Мальчику было, скорее всего, лет десять. За неделю с лишним пребывания в промороженном помещении его тело раздулось и приобрело окраску крапчатого, с мраморными разводами пергамента; на запястьях и щиколотках еще оставалась колючая проволока. Руки у него были с такой силой скручены за спиной, что плечевые суставы оказались полностью вывернутыми. Веки мальчика облепили мухи, и из-за отложенных ими яиц казалось, будто на глазах у ребенка бельма.
Заслуженный профессор Пэксли издал какой-то звук и шатающейся походкой пошел прочь из зала, едва не наступая на тела, выложенные здесь на обозрение. В какой-то момент мне почудилось, что в штанину профессора вцепилась скрюченная рука какого-то старика.
Отец О’Рурк схватил Фортуну за отвороты пальто, чуть не оторвав маленького человечка от пола.
– Чего ради вы все это нам показываете?! Фортуна ухмыльнулся.
– Это еще не все, святой отец. Пойдемте.
– Чаушеску называли вампиром, – сказала Донна Уэкслер, прилетевшая позже, чтобы к нам присоединиться.
– Отсюда, из Тимишоары, все и пошло, – проговорил Карл Берри, попыхивая трубкой и оглядывая серое небо, серые здания, серую слякоть на улице и таких же серых людей.
– Здесь, в Тимишоаре, по сути дела, и зрел заключительный взрыв, – продолжала Уэкслер. – В течение какого-то времени молодое поколение становилось все неспокойнее. Воистину, создав это поколение, Чаушеску подписал себе смертный приговор.
– Создав поколение?… – повторил отец О’Рурк хмуро. – Поясните.

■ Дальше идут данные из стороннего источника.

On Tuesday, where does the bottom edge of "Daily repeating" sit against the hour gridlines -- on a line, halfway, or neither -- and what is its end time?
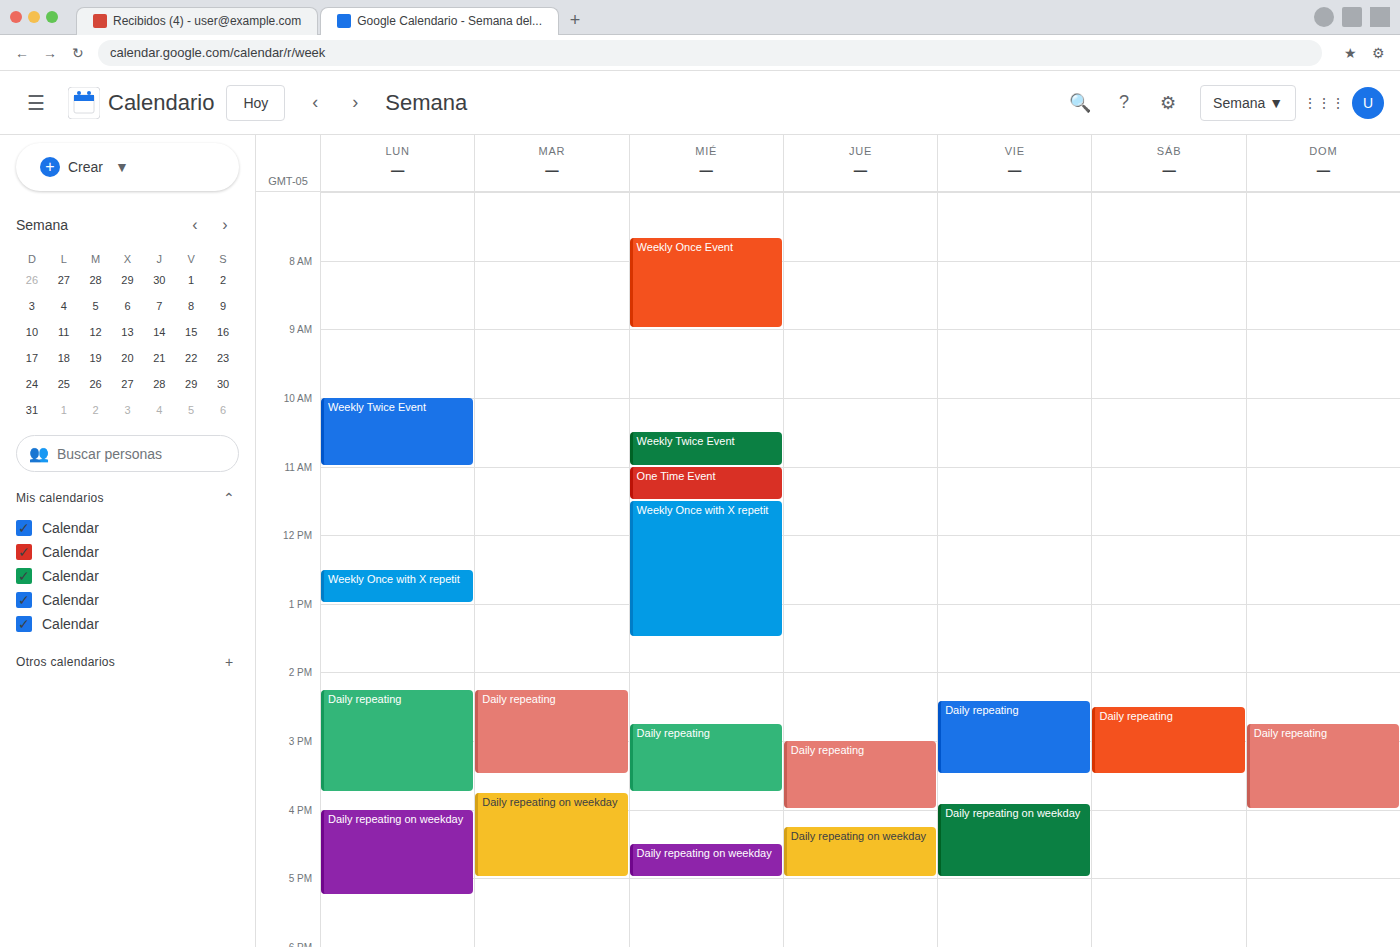
3:30 PM -- halfway between the 3 PM and 4 PM lines.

Уэкслер объяснила. В середине шестидесятых годов Чаушеску запретил аборты, прекратил импорт противозачаточных средств и объявил, что иметь много детей – обязанность женщины перед государством. Более существенно было то, что правительство выплачивало премии за рождение детей и снижало налоги для семей, выполнявших призыв руководства к повышению рождаемости. Супруги, имевшие менее пяти детей, подвергались штрафам и усиленному налогообложению. Как рассказала Уэкслер, с 1966-го по 1976 год рождаемость повысилась на сорок процентов, причем одновременно резко возросла и детская смертность.

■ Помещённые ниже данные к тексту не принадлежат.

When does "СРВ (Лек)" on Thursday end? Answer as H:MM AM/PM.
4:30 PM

– Вот этот-то избыток молодых людей в возрасте от двадцати и старше к концу восьмидесятых и стал силой революции, – сказала Донна Уэкслер. – У них не было ни работы, ни шансов на высшее образование, ни даже возможности получить приличное жилье. Именно они и организовывали первые акции протестов в Тимишоаре и других местах.
Отец О’Рурк кивнул.
– Ирония судьбы… но похоже на правду.
– Конечно, – продолжала Уэкслер, остановившись у вокзала, – в большинстве крестьянских семей не могли прокормить лишних детей… – Она замолчала, изобразив дипломатическое замешательство.
– И что же происходило с этими детьми? – спросил я.
Вечер еще не наступил, но дневной свет уже перешел в зимние сумерки. Уличные фонари на этом участке центрального проспекта Тимишоары не горели. Где-то вдали на железнодорожных путях загудел тепловоз.